Dieting and blowing diets leads to a fortune in clothes. Some people need to maintain wardrobes in three or four sizes to cope with the results of dieting and going off diets. If that describes your habits, consider giving up dieting altogether in favor of gradual habit changes. Add more healthy foods to what you eat, one at a time about once a month. Have a little the first week, have it more often the next week, by the third have it regularly and give it another week to settle in.
Your tastes may actually change doing that and any weight you take off is much more likely to stay off. The process of dieting, deprivation and self punishment teaches your body that your food source is unreliable. It has to store any calorie that comes its way as fat because you might diet again any time and go on a starvation regimen.
Gradually introducing better nutrition in a way that doesn't disrupt digestion slowly stages down the body from that emergency store-everything state into a more natural flow of calories into activity. So any weight lost is going away for good. Also remember if you increase activity, that muscle weighs more than fat. The scale may not show what the tape measure does, so look at both for the results.
Cutting back or cutting down on television is a good way to make time for activities like bargain hunting and home tailoring.
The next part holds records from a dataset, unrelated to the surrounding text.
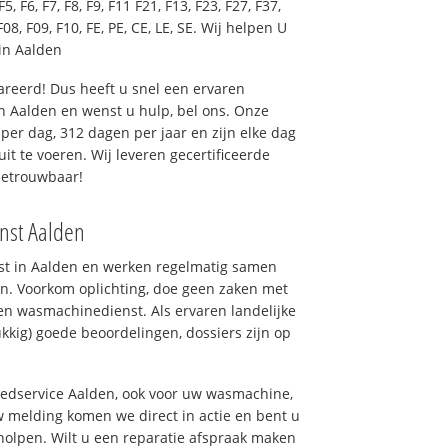
F5, F6, F7, F8, F9, F11 F21, F13, F23, F27, F37,
F08, F09, F10, FE, PE, CE, LE, SE. Wij helpen U
in Aalden
reerd! Dus heeft u snel een ervaren
 Aalden en wenst u hulp, bel ons. Onze
er dag, 312 dagen per jaar en zijn elke dag
uit te voeren. Wij leveren gecertificeerde
betrouwbaar!
nst Aalden
nst in Aalden en werken regelmatig samen
n. Voorkom oplichting, doe geen zaken met
en wasmachinedienst. Als ervaren landelijke
kkig) goede beoordelingen, dossiers zijn op
goedservice Aalden, ook voor uw wasmachine,
 melding komen we direct in actie en bent u
olpen. Wilt u een reparatie afspraak maken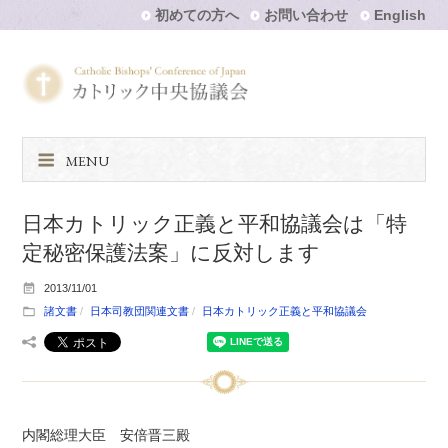
初めての方へ
お問い合わせ
English
MENU
日本カトリック正義と平和協議会は「特
定秘密保護法案」に反対します
2013/11/01
諸文書
日本司教団関連文書
日本カトリック正義と平和協議会
内閣総理大臣 安倍晋三殿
If you plant a garden, you have a source of better nutrition that costs pennies but takes time and work, it can be done even in a windowbox. So taking up a frugal lifestyle is just that -- a shift in habits on a lot of things all at once.
The net result though is less stress, better health, better looks and of course, a point at which people start commenting that you have style. Having Style is a matter of dressing well for who you are, making your self expression a clear communication of your goals, ideas and beliefs. It's also liking yourself for who you are.
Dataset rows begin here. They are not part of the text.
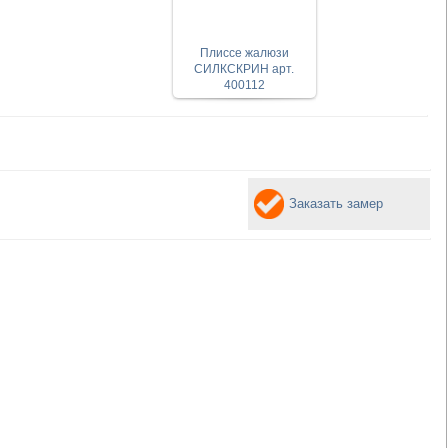
Плиссе жалюзи
СИЛКСКРИН арт.
400112
Заказать замер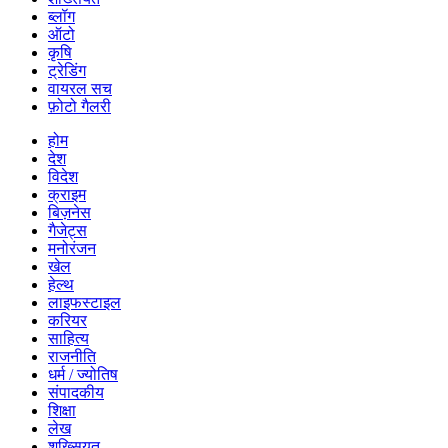
ब्लॉग
ऑटो
कृषि
ट्रेडिंग
वायरल सच
फ़ोटो गैलरी
होम
देश
विदेश
क्राइम
बिज़नेस
गैजेट्स
मनोरंजन
खेल
हेल्थ
लाइफस्टाइल
करियर
साहित्य
राजनीति
धर्म / ज्योतिष
संपादकीय
शिक्षा
लेख
शख्सियत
If there's something you don't like in your life, look at ways you can change it and dress for the new you. Start shifting your social context, especially outside work where you choose to go to this group or that. If you dress well, dress real and use your clothes to express your dreams as well as your present reality, that will come through as the effective message it is, helping to create your new social role.
Be aware of what your clothing says about you, because if it contradicts who you really are, that puts people off. That's a lot of "bad style" in itself. People who imitate television without understanding that color and shape of garments affect skin tone and apparent build wind up looking bad. People who imitate television without understanding that a favorite character played by an attractive actor or actress is someone very different from who they are (and maybe someone they wouldn't want to have anything to do with in real life) will give crossed signals and disturb people, at best come off as a pretentious phony.
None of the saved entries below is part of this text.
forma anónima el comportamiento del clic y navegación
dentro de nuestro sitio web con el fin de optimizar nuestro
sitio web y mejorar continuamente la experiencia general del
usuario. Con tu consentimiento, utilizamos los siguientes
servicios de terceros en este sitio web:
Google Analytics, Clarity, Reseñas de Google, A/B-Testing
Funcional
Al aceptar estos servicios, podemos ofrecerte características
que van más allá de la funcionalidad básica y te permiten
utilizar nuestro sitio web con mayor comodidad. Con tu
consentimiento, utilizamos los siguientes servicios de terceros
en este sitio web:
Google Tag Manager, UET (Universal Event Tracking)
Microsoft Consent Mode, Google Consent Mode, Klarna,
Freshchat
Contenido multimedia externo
So don't take your role models from media. Instead look around you at the real people that you know, local fashion is going to be different from the media anyway. Something that in New York would look bad or look pretentious may be completely appropriate and attractive in your town. So look at who you are, where you are and what you really like.
If you wear clothes you like that in your opinion make you look good, that gives real confidence. That can make your day before you go out the door.